TASK TO COMPLETE.
Repeat the listing exactly. Pictures stay out of your copy.

DATASET EXTRACT.

--------------------------------------------------

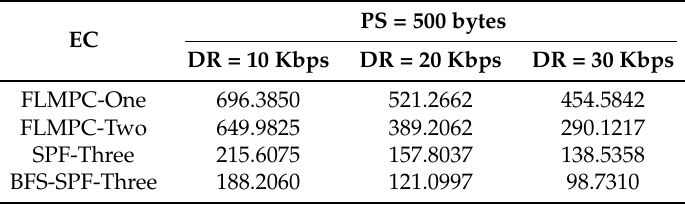
Table 9. EC Values with PS of 500 bytes.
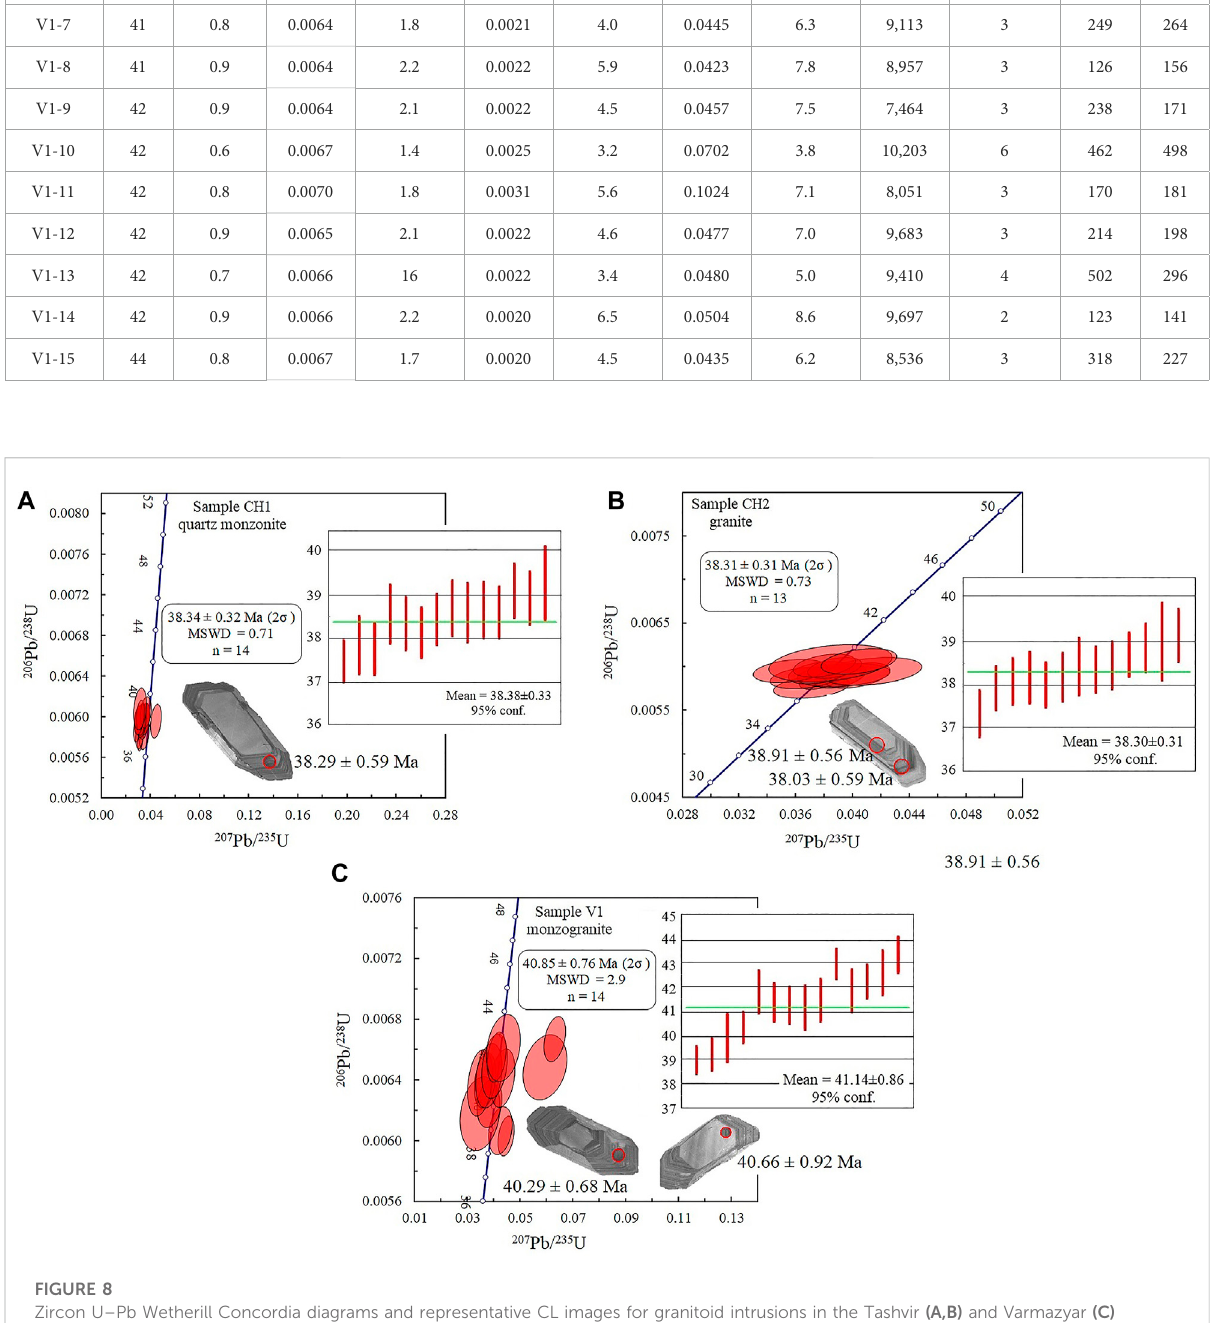
Frontiers in Earth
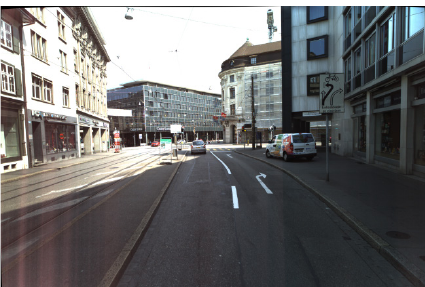
Figure 11. Base image from image sequence 3 for investigations in image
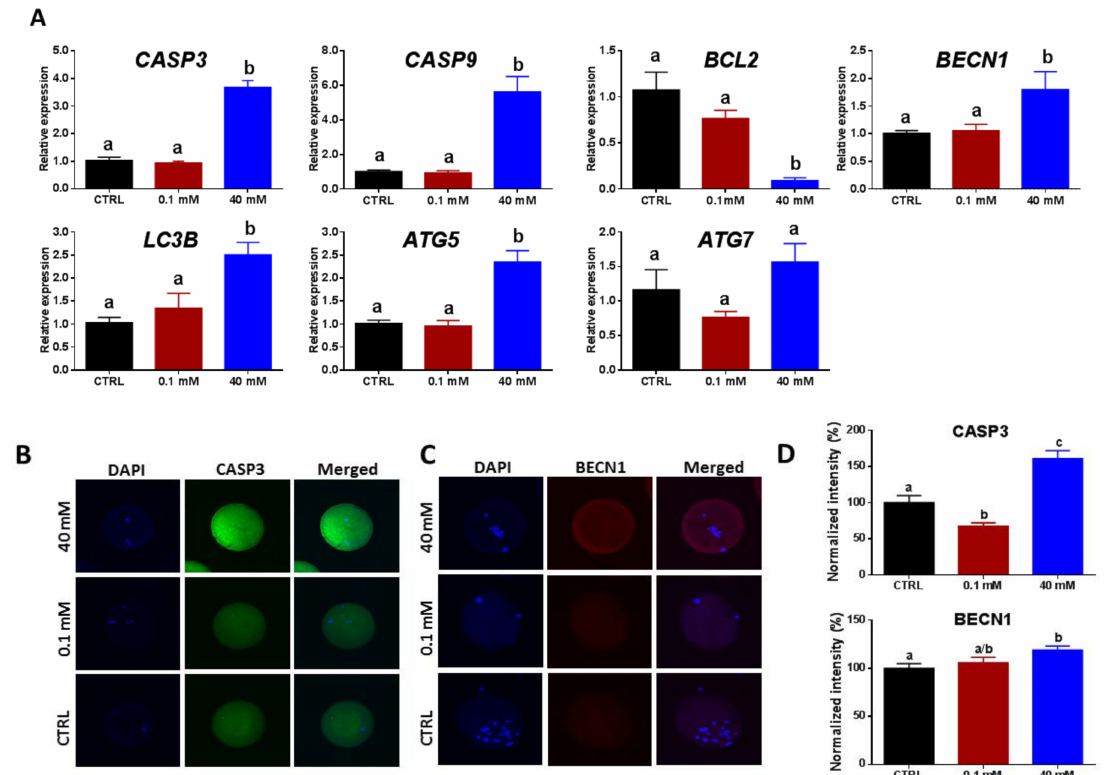
Figure 5. E ff ect of NAM addition during the maturation of oocytes on the levels of apoptosis and autophagy. ( A ) Relative expression of mRNA of di ff erent apoptosis- and autophagy-related genes. Immunofluorescence of CASP3 ( B ) and BECN1 ( C ) in oocytes treated with 0.1 and 40 mM NAM. ( D ) Integrated fluorescence intensities of CASP3 and BECN1 in oocytes. Original magnification 100 × . Superscripts with di ff erent letters indicate statistical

--------------------------------------------------

YOUR RESPONSE.
Table 9. EC Values with PS of 500 bytes.
Frontiers in Earth
Figure 11. Base image from image sequence 3 for investigations in image
Figure 5. E ff ect of NAM addition during the maturation of oocytes on the levels of apoptosis and autophagy. ( A ) Relative expression of mRNA of di ff erent apoptosis- and autophagy-related genes. Immunofluorescence of CASP3 ( B ) and BECN1 ( C ) in oocytes treated with 0.1 and 40 mM NAM. ( D ) Integrated fluorescence intensities of CASP3 and BECN1 in oocytes. Original magnification 100 × . Superscripts with di ff erent letters indicate statistical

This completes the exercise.